Article received on the 7th of August 2012. Article accepted on the 27th of August 2012.


„Prof. Dr. C.C. Iliescu” Emergency Institute for Cardiovascular Diseases, 258 Fundeni Street, Bucharest


„Prof. Dr. C.C. Iliescu” Emergency Institute for Cardiovascular Diseases, 258 Fundeni Street, Bucharest


We present the case of a 73 year old hypertensive and dyslipidemic patient, under immunosuppressive treatment for rheumatoid polyarthritis, who presented 7 hours after onset of typical angina.
Upon admission the patient is hemodynamic stable, BP = 160/90 mmHg, heart rate = 75 bpm, atrial fibrillation is diagnosed based on the electrocardiogram, V3 – V6 ST segment elevation, DI, aVL of maximum 2 mm, q waves present in DI and aVL and echocardiographic wall motion disorders are highlighted at the apex and apical segments of the left ventricular wall.
The coronarography indicates an acute thrombotic occlusion of a branch from the second diagonal artery, possibly embolic, with TIMI flux 0 (Figure 1), without any other lesions on the other blood vessels. It is decided to perform the angioplasty at this level, without succeeding in passing with the thrombus aspiration catheter through the occlusion zone. The median portion of the vessel is pre-dilated with a 2.0/20 mm balloon (Figure 2). Distal embolisation can be observed at the control injection of contrast. The distal occlusion zone is pre-dilated with the same balloon and later, an extravasation of contrast substance can be observed in the distal segment of the vessel, with a particular, possibly subepicardial aspect (Figure 3). Immediately the same balloon is inflated on the perforation site for 15 minutes, with the remission of the effraction zone (Figure 4).

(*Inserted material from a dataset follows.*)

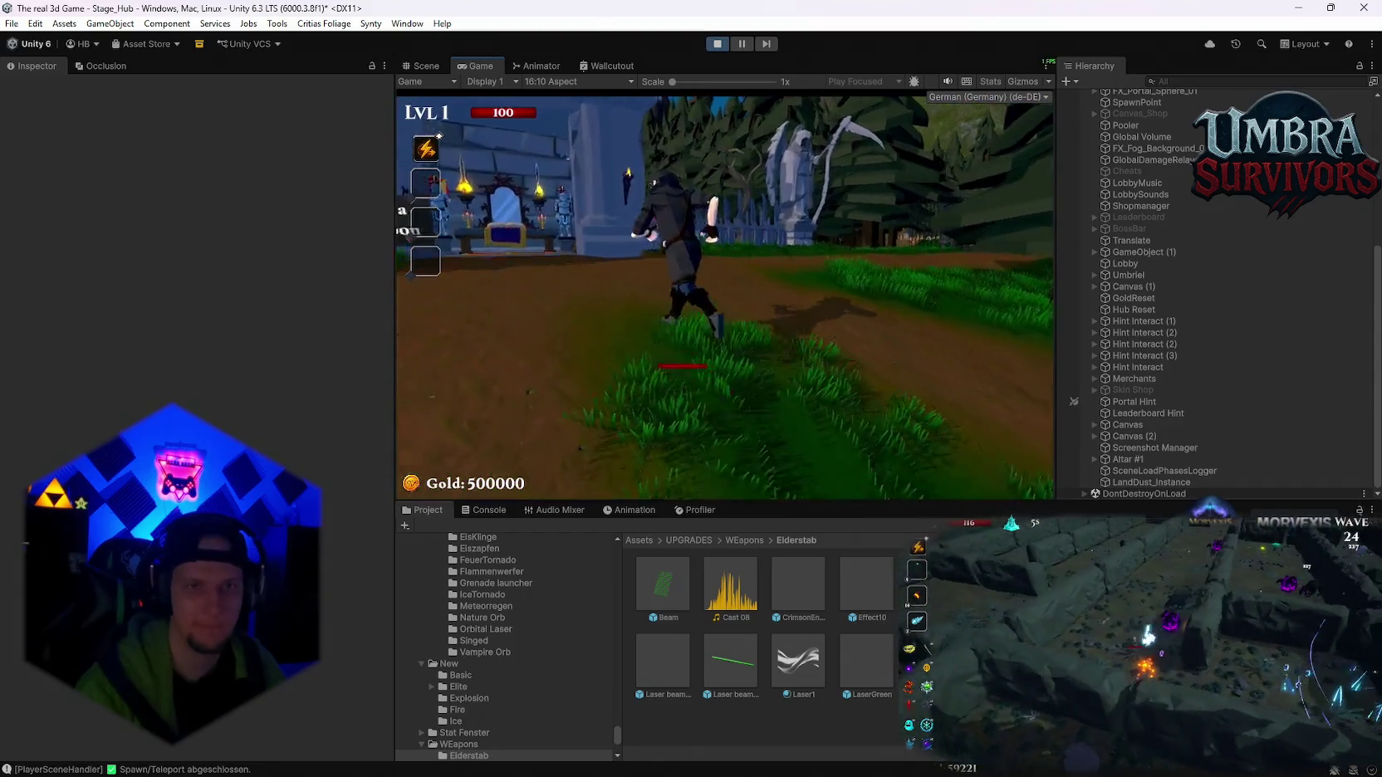
{"action": "key", "text": "e"}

Figure 1. Acute thrombotic lesion of a branch of the IInd diagonal artery (arrow).

Figure 2. Crossing the occlusion area with a 0.014 microscope and pre-di­la­tion with a 2.0/20 mm balloon.

Figure 3. A) we can see the area where the contrast substance extravasation, distally on the branch of the second diagonal artery. B) particular aspect of the extravessel aspect of contrast substance, possibly located subepicardial.

Figure 4. Final results, remission of the effraction zone, with an aneurismal aspect at this level (the arrow) and good distal flux.

The patient’s evolution was favorable during hospitalization, lacking any recurrence of the anginous episode, hemodynamically stable, without visible pericardic fluid at the ecocardiographic evaluation and with an amelioration of the segmentary kinetics disturbances.

Conflict of interest: none declared.